В этой хате устроен был питательный пункт; из хаты, пробираясь сквозь густую толпу солдат, вышла сестра, маленькая, закутанная, с кружкой горячего чая в руках и спрашивала звонко: «Где здесь лежит офицер раненый? Кому тут чашку чаю просили?..» Ливенцев припомнил и то, что тогда он узнал в ней Елю, она же не узнала его, что было и легко объяснимо: он был слабо освещён жиденьким жёлтым светом, едва сочившимся из одного окна, и тоже весьма старательно закутай, так как стоял тогда лютый холод.

И когда она теперь, в лазарете, подошла к нему снова, — просто остановилась на секунду мимоходом, — он сказал ей, улыбнувшись:

   — Я вас вспомнил: вы — Еля из Севастополя.

   — А-а! — неопределённо протянула она. — Мне кажется, что и я вас тоже чуть-чуточку помню: вы были там во втором временном госпитале, да?

   — Нет, Еля, там в госпитале я не был, но суть дела от этого не меняется.

Он улыбался, несмотря на боль в ноге, которая не утихала и неизвестно чем угрожала ему впоследствии. Осчастливленный в этот день совершенно для него неожиданной милостью судьбы — встречей с Натальей Сергеевной, он думал, что счастливее быть уже нельзя, что это — предел возможного на земле счастья.

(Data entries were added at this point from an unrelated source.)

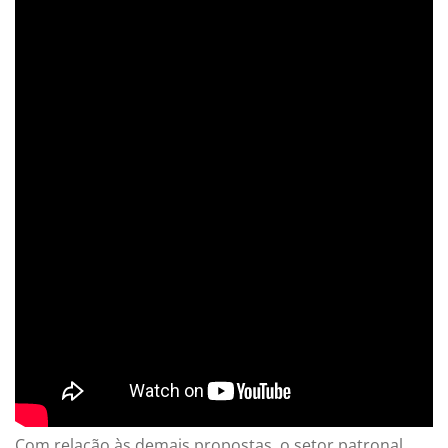
Com relação às demais propostas, o setor patronal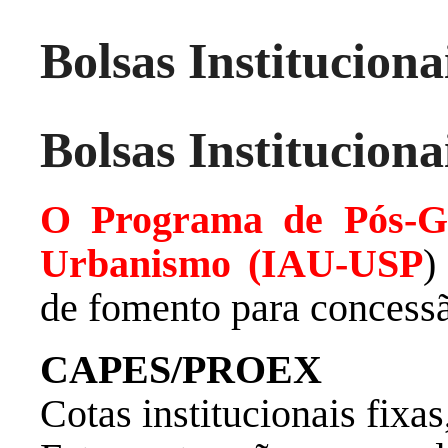
Bolsas Instituciona
Bolsas Instituciona
O Programa de Pós-G
Urbanismo (IAU-USP
)
de fomento para concessã
CAPES/PROEX
Cotas institucionais fixa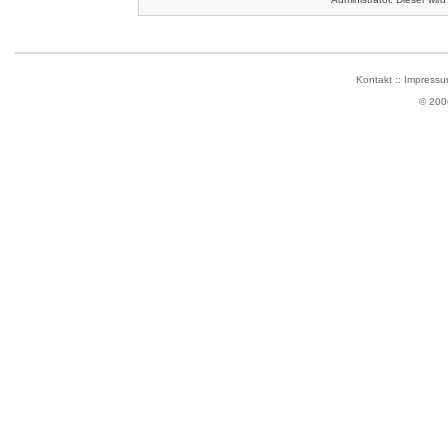
Kontakt
::
Impressu
© 200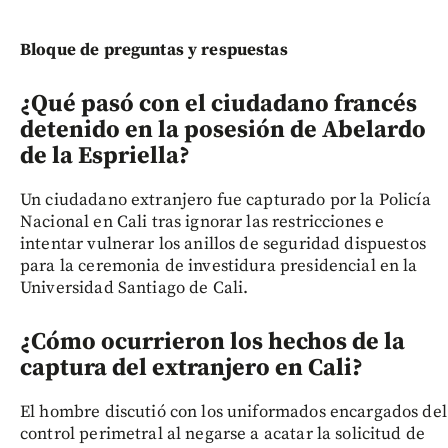
Bloque de preguntas y respuestas
¿Qué pasó con el ciudadano francés
detenido en la posesión de Abelardo
de la Espriella?
Un ciudadano extranjero fue capturado por la Policía
Nacional en Cali tras ignorar las restricciones e
intentar vulnerar los anillos de seguridad dispuestos
para la ceremonia de investidura presidencial en la
Universidad Santiago de Cali.
¿Cómo ocurrieron los hechos de la
captura del extranjero en Cali?
El hombre discutió con los uniformados encargados del
control perimetral al negarse a acatar la solicitud de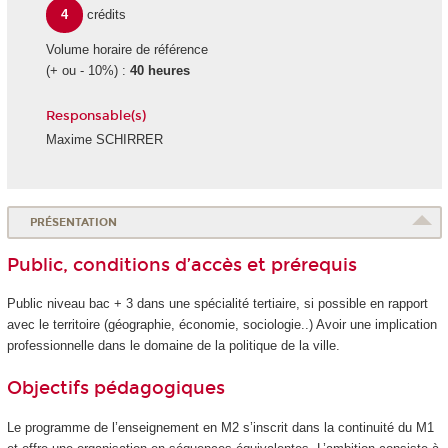
4
crédits
Volume horaire de référence
(+ ou - 10%) :
40 heures
Responsable(s)
Maxime SCHIRRER
PRÉSENTATION
Public, conditions d’accès et prérequis
Public niveau bac + 3 dans une spécialité tertiaire, si possible en rapport
avec le territoire (géographie, économie, sociologie..) Avoir une implication
professionnelle dans le domaine de la politique de la ville.
Objectifs pédagogiques
Le programme de l’enseignement en M2 s’inscrit dans la continuité du M1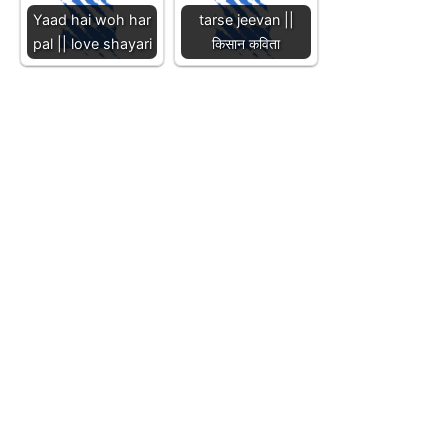
Yaad hai woh har
tarse jeevan ||
pal || love shayari
किसान कविता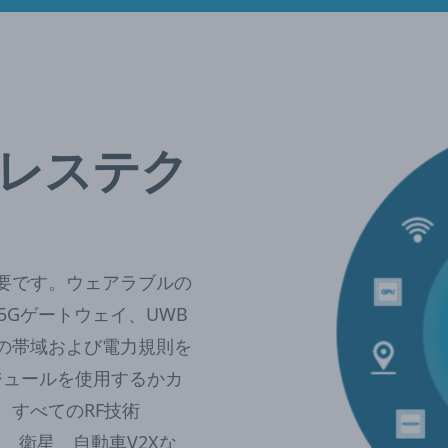
レステク
要です。ウェアラブルの
ー、5Gゲートウェイ、UWB
の帯域および電力規則を
ジュールを使用するかカ
、すべてのRF技術
ルラー、衛星、自動車V2Xな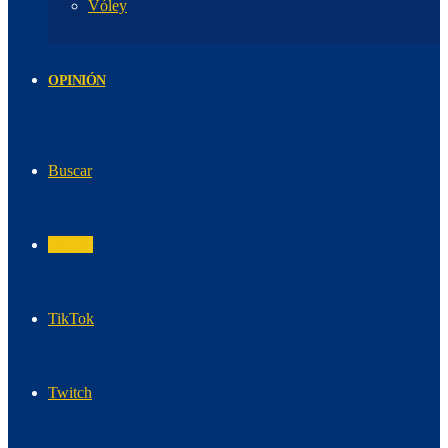
Vóley
OPINIÓN
Buscar
Twitter
TikTok
Twitch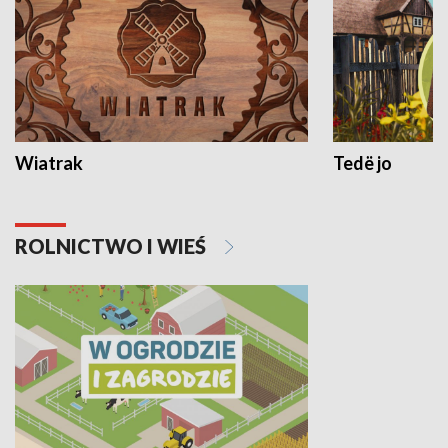
Wiatrak
Tedë jo
ROLNICTWO I WIEŚ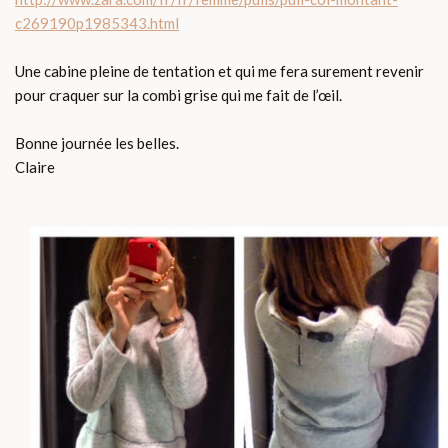
c269190p1985343.html
Une cabine pleine de tentation et qui me fera surement revenir
pour craquer sur la combi grise qui me fait de l’œil.
Bonne journée les belles.
Claire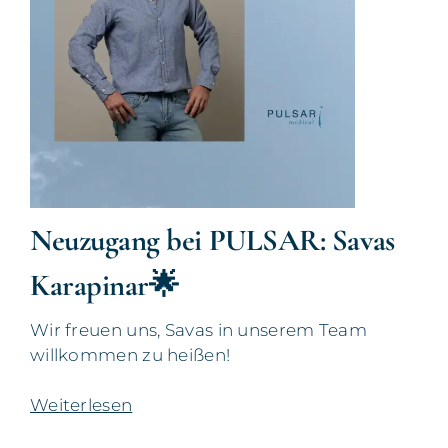
Neuzugang bei PULSAR: Savas
Karapinar🌟
Wir freuen uns, Savas in unserem Team
willkommen zu heißen!
Weiterlesen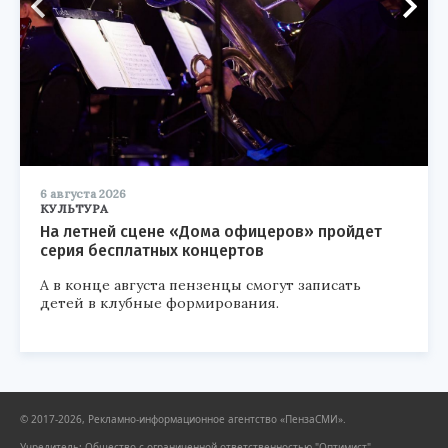
6 августа 2026
КУЛЬТУРА
На летней сцене «Дома офицеров» пройдет
серия бесплатных концертов
А в конце августа пензенцы смогут записать
детей в клубные формирования.
© 2017-2026, Рекламно-информационное агентство «ПензаСМИ».
Учредитель: Общество с ограниченной ответственностью "Оптимист".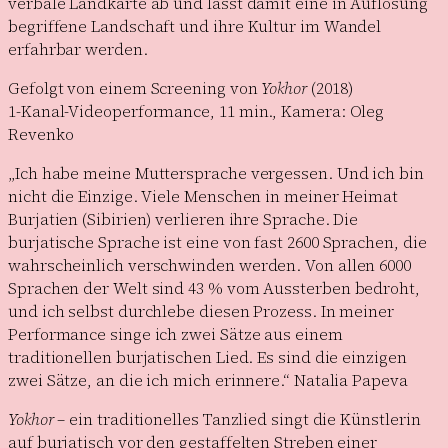
verbale Landkarte ab und lässt damit eine in Auflösung
begriffene Landschaft und ihre Kultur im Wandel
erfahrbar werden.
Gefolgt von einem Screening von
Yokhor
(2018)
1-Kanal-Videoperformance, 11 min., Kamera: Oleg
Revenko
„Ich habe meine Muttersprache vergessen. Und ich bin
nicht die Einzige. Viele Menschen in meiner Heimat
Burjatien (Sibirien) verlieren ihre Sprache. Die
burjatische Sprache ist eine von fast 2600 Sprachen, die
wahrscheinlich verschwinden werden. Von allen 6000
Sprachen der Welt sind 43 % vom Aussterben bedroht,
und ich selbst durchlebe diesen Prozess. In meiner
Performance singe ich zwei Sätze aus einem
traditionellen burjatischen Lied. Es sind die einzigen
zwei Sätze, an die ich mich erinnere.“ Natalia Papeva
Yokhor
– ein traditionelles Tanzlied singt die Künstlerin
auf burjatisch vor den gestaffelten Streben einer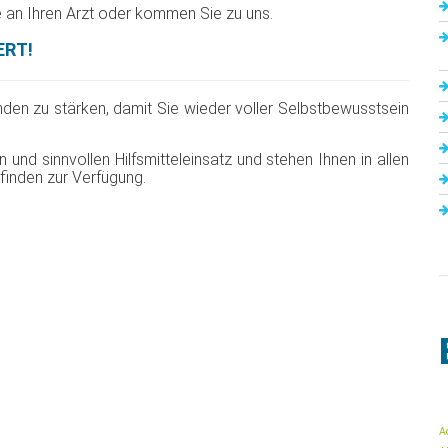
 an Ihren Arzt oder kommen Sie zu uns.
ERT!
inden zu stärken, damit Sie wieder voller Selbstbewusstsein
n und sinnvollen Hilfsmitteleinsatz und stehen Ihnen in allen
inden zur Verfügung.
A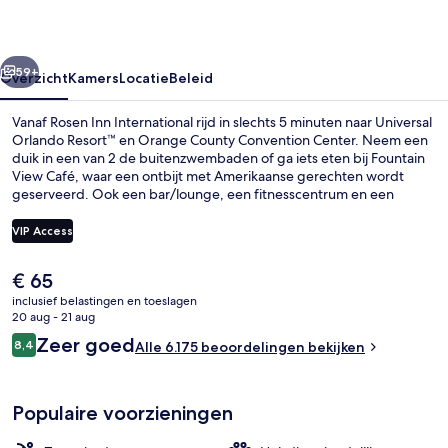
rige
Volgende
59+
Overzicht
Kamers
Locatie
Beleid
Vanaf Rosen Inn International rijd in slechts 5 minuten naar Universal
Orlando Resort™ en Orange County Convention Center. Neem een
duik in een van 2 de buitenzwembaden of ga iets eten bij Fountain
View Café, waar een ontbijt met Amerikaanse gerechten wordt
geserveerd. Ook een bar/lounge, een fitnesscentrum en een
shuttleservice van/naar het pretpark mogen tot de hoogtepunten
worden gerekend. Andere reizigers zijn heel enthousiast over het
VIP Access
zwembad en het behulpzame personeel.
De
€ 65
Voorkant accommodatie - avond/nac
huidige
inclusief belastingen en toeslagen
prijs
20 aug - 21 aug
is
Beoordelingen
Zeer goed
8,4
Alle 6.175 beoordelingen bekijken
€ 65
8,4 op 10 –
Populaire voorzieningen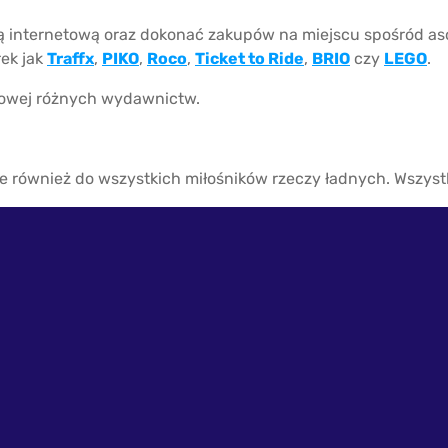
 internetową oraz dokonać zakupów na miejscu spośród aso
rek jak
Traffx
,
PIKO
,
Roco
,
Ticket to Ride
,
BRIO
czy
LEGO
.
jowej różnych wydawnictw.
ale również do wszystkich miłośników rzeczy ładnych. Wszys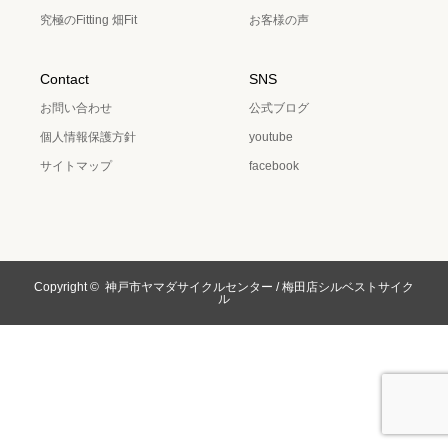
究極のFitting 畑Fit
お客様の声
Contact
SNS
お問い合わせ
公式ブログ
個人情報保護方針
youtube
サイトマップ
facebook
Copyright ©
神戸市ヤマダサイクルセンター / 梅田店シルベストサイク
ル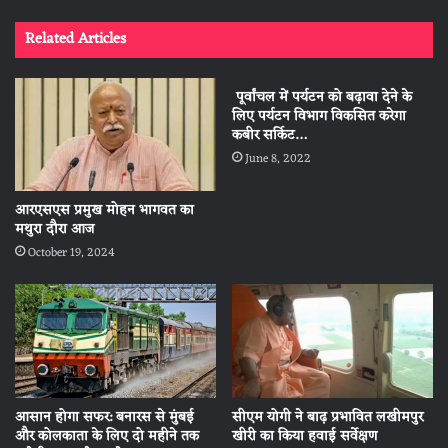
Related Articles
पूर्वांचल में पर्यटन को बढ़ावा देने के
ल‍िए पर्यटन व‍िभाग व‍िकस‍ित करेगा
कबीर सर्किट…
June 8, 2022
आरएसएस प्रमुख मोहन भागवत का
मथुरा दौरा आज
October 19, 2024
आसान होगा सफर: बनारस से मुंबई
सीएम योगी ने बाढ़ प्रभावित लखीमपुर
और कोलकाता के लिए दो महीने तक
खीरी का किया हवाई सर्वेक्षण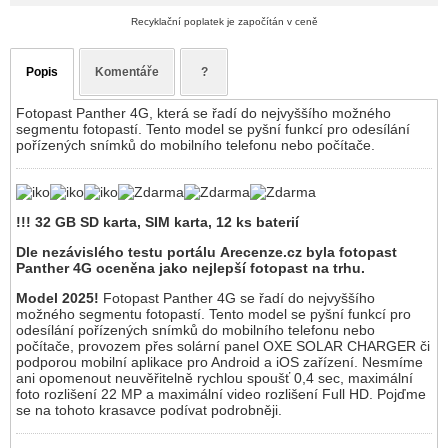
Recyklační poplatek je započítán v ceně
Popis
Komentáře
?
Fotopast Panther 4G, která se řadí do nejvyššího možného
segmentu fotopastí. Tento model se pyšní funkcí pro odesílání
pořízených snímků do mobilního telefonu nebo počítače.
!!! 32 GB SD karta, SIM karta, 12 ks baterií
Dle nezávislého testu portálu Arecenze.cz byla fotopast
Panther 4G oceněna jako nejlepší fotopast na trhu.
Model 2025!
Fotopast Panther 4G se řadí do nejvyššího
možného segmentu fotopastí. Tento model se pyšní funkcí pro
odesílání pořízených snímků do mobilního telefonu nebo
počítače, provozem přes solární panel OXE SOLAR CHARGER či
podporou mobilní aplikace pro Android a iOS zařízení. Nesmíme
ani opomenout neuvěřitelně rychlou spoušť 0,4 sec, maximální
foto rozlišení 22 MP a maximální video rozlišení Full HD. Pojďme
se na tohoto krasavce podívat podrobněji.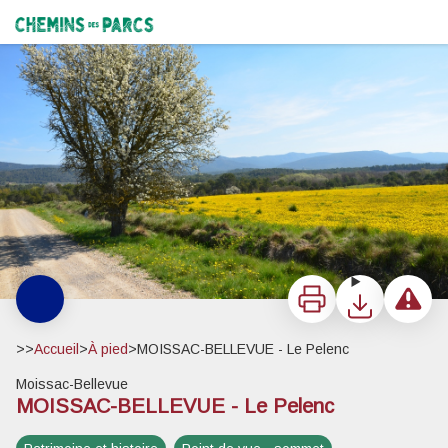
MOISSAC-BELLEVUE - Le Pelenc
Clairières sur le chemin de Fox-Amphoux - Stefano Blanc - PNR Verdon
Chemins des Parcs
Imprimer
Télécharger
Signaler 
>>
Accueil
>
À pied
>
MOISSAC-BELLEVUE - Le Pelenc
Moissac-Bellevue
MOISSAC-BELLEVUE - Le Pelenc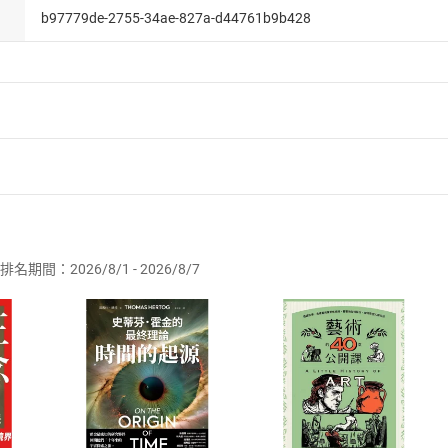
b97779de-2755-34ae-827a-d44761b9b428
者保護法
第
19
條第
1
項後段
暨
通訊交易解除權合理例外情事適用
供即為完成之線上服務，經消費者事先同意始提供。」 之商品
排名期間：2026/8/1 - 2026/8/7
訂購本店鋪之商品即代表知悉本店鋪所銷售之商品為電子書，屬
取電子書，不得請求退貨退款。
品
放入
購物車
登入
帳號
欲取消訂單或辦理退貨時，請登入樂天市場，並於「我的訂單」
Shopping cart
Login
將依您的申請進行審核，待審核通過後將為您辦理退款事宜。
市場須以整筆訂單為單位進行取消/退貨，恕無法以單支商品取消
如何開始使用？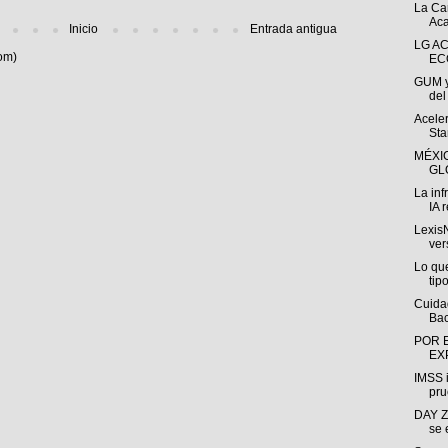
La Ca
Aca
Inicio
Entrada antigua
LG A
om)
EC
GUM y
del
Acele
Sta
MÉXI
GL
La inf
IA r
LexisN
ver
Lo que
tipo
Cuida
Bac
POR 
EX
IMSS i
pru
DAY Z
se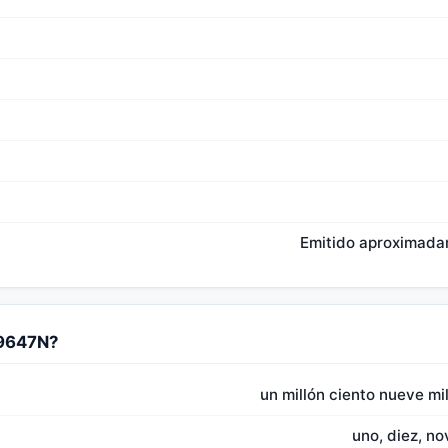
Emitido aproximada
09647N?
un millón ciento nueve mi
uno, diez, no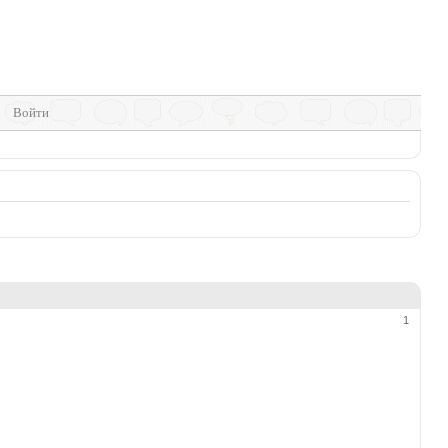
Войти
1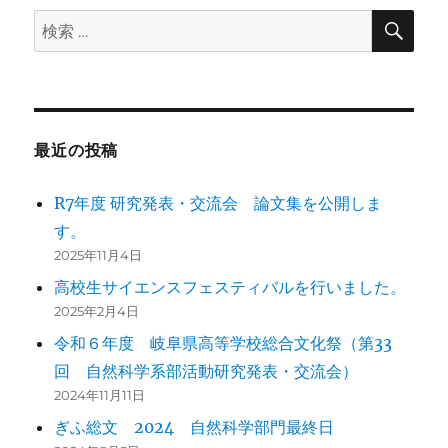
検
検
索
索:
最近の投稿
R7年度 研究発表・交流会 論文集を公開しま
す。
2025年11月4日
高校生サイエンスフェスティバルを行いました。
2025年2月4日
令和６年度 岐阜県高等学校総合文化祭（第33
回 自然科学系部活動研究発表・交流会）
2024年11月11日
ぎふ総文 2024 自然科学部門最終日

И всё-таки он видел, что встреча, тоже нежданная, с совершенно почти забытой им, очень мало ему известной и раньше Елей делает его ещё радостней почему-то.

* * *

Когда Гильчевский послал донесение в штаб корпуса о том, что части его дивизии сбросили австро-германца с предмостного укрепления против деревень Перемель и Гумнище, там это приняли, как должное: иного от 101-й дивизии и не ждали.

Но обстановка на фронте сложилась так, что одного этого было недостаточно: брусиловский приказ о наступлении с утра 21 июня оставался приказом, который необходимо было выполнить, и комкор Федотов приказал и спою очередь Гильчевскому развить успех, то есть форсировать Стырь и отбросить противника от левого берега этой реки.